Aim of the task:
The span to copy runs from the line containing "left ankle: (643, 426, 1)" to the last line below. Copy it exactly, with nothing else.

[Extracted data entries]
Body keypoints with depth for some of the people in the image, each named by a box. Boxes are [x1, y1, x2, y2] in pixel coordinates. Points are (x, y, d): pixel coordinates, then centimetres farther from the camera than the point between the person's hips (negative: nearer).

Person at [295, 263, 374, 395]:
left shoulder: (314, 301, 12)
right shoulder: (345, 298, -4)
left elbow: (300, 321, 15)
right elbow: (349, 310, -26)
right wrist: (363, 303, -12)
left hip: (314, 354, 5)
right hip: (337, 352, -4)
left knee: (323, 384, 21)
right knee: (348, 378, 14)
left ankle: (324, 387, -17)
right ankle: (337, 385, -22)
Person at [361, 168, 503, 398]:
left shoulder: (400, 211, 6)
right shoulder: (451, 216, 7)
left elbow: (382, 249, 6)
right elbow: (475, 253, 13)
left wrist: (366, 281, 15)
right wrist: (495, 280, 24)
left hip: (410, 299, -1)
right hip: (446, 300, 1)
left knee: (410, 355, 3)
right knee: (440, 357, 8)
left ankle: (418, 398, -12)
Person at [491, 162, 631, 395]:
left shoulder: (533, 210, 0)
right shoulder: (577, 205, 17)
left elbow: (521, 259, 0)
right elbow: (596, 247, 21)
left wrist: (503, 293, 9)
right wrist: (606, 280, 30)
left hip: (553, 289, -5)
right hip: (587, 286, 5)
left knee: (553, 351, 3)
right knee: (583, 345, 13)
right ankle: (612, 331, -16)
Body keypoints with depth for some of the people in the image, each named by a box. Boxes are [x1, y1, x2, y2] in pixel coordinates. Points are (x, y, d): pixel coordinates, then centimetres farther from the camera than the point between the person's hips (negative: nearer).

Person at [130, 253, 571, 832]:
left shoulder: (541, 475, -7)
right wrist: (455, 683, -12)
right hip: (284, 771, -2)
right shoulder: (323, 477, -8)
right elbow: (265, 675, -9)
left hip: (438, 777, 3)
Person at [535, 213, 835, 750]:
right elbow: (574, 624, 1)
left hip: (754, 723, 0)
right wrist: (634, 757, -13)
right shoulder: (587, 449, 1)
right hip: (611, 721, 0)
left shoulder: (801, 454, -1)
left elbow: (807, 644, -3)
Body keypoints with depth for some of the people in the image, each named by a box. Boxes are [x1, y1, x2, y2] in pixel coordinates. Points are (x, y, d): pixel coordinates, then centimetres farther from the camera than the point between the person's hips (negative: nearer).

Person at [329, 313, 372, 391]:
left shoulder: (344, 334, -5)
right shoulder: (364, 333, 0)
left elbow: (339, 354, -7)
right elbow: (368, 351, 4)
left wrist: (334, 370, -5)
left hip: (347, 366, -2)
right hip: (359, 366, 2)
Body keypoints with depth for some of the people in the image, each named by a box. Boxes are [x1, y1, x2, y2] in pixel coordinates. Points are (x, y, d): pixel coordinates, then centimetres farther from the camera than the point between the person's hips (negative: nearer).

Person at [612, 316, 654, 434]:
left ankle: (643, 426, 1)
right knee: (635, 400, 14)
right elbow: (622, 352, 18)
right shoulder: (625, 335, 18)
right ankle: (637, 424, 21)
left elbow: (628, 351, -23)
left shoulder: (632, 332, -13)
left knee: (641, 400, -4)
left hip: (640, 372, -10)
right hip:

Your solution:
left ankle: (643, 426, 1)
right knee: (635, 400, 14)
right elbow: (622, 352, 18)
right shoulder: (625, 335, 18)
right ankle: (637, 424, 21)
left elbow: (628, 351, -23)
left shoulder: (632, 332, -13)
left knee: (641, 400, -4)
left hip: (640, 372, -10)
right hip:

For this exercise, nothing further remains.